利用方法は実に簡単で、専用のアプリで乗車位置と目的地を指定、タクシーが来たらパスワードを入力します。そして、車内のパネルに表示された出発ボタンを押すと動きはじめます。
記者
「非常にゆっくりなスピードで走っています。どうしたのでしょう?前の信号が赤になりそうなんですね」
安全運転が徹底されていて、右折直後にバイクが反対方向から来ている状況も正確に把握していました。
中国メディアによりますと、武漢市での無人タクシーの利用回数はサービスが始まった2月以降で、すでに150万回を超えたといい、市民の足として支持されつつあります。
無人タクシー利用者
「運転は安定しています」
「中国式現代化ですね」
さらに…
無人タクシー利用者
「一般のタクシーより安いんだよ」
料金が4割ほど安いのも、急速に普及が進む理由の一つです。一方で…
タクシー運転手
「どんどん収入が減っているよ。無人タクシーが一般のタクシーと同じ値段なら気にしない。だけど、俺たちの半分の値段で商売するなんて、あまりに安すぎる」
空港の駐車場に待機しているタクシーは100台以上。暇そうにしている姿が目立ちます。

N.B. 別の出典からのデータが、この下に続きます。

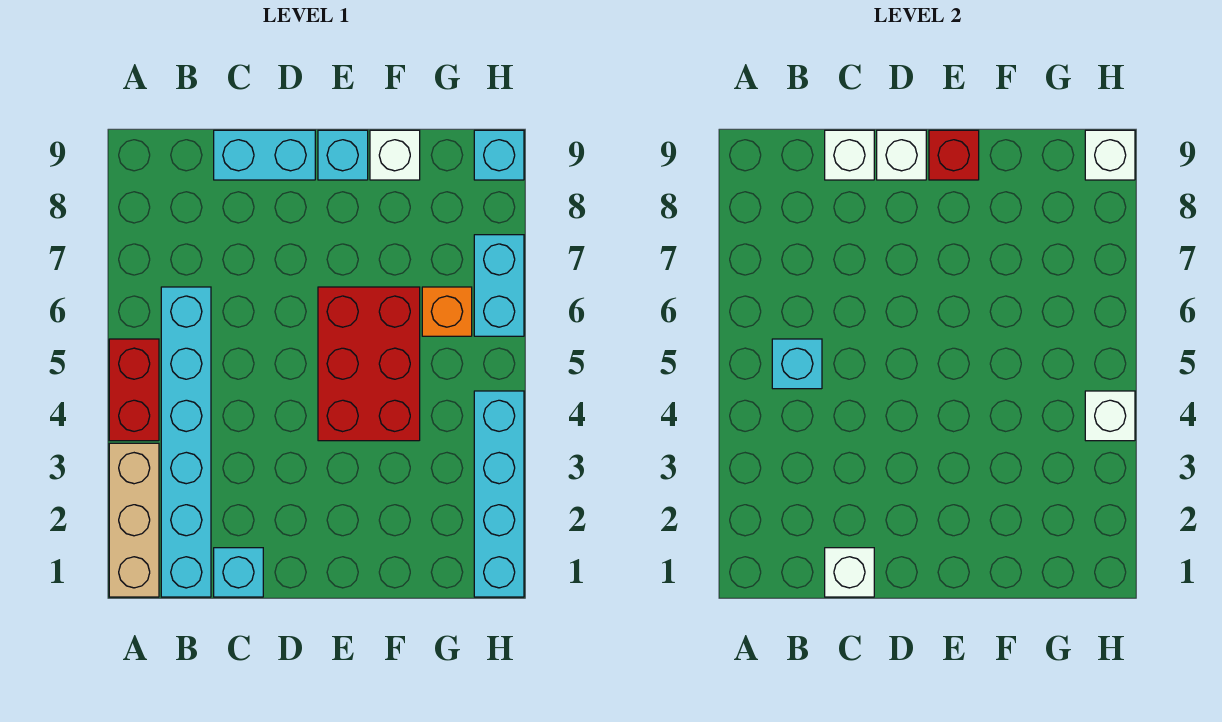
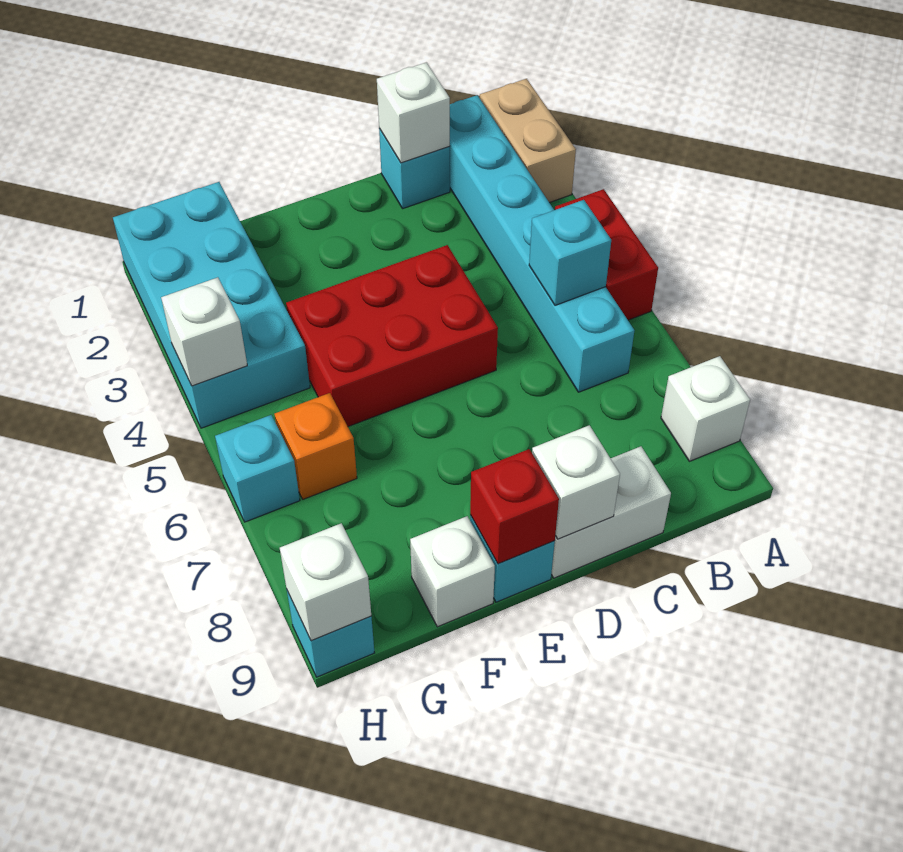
tan brick A1:A3 level 1 -> tan brick A1:A2 level 1
cyan brick C9:D9 level 1 -> white brick C9:D9 level 1
white brick C9 level 2 -> white brick A8 level 1
red brick E4:F6 level 1 -> red brick D4:F5 level 1
cyan brick H1:H4 level 1 -> cyan brick G1:H4 level 1
cyan brick H6:H7 level 1 -> cyan brick H6 level 1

こちらは、一食300円で食べ放題の食堂。タクシー運転手たちのたまり場となっているのですが…
タクシー運転手
「無人タクシーがさらに普及したら、もっと悪くなる。家族を養えない」
なかには、中国政府に規制を求める動きも。
タクシー運転手
「先月、抗議やストライキもしたよ。もう運転手の仕事をやめた方がいいかも。あまりにつらくて続けてらんないよ」
今後、無人タクシーが中国全土に普及すれば、数百万人の雇用が失われる可能性も指摘されています。雇用の確保か、利用者の利便性か。無人タクシーの普及は新たな課題を突き付けています。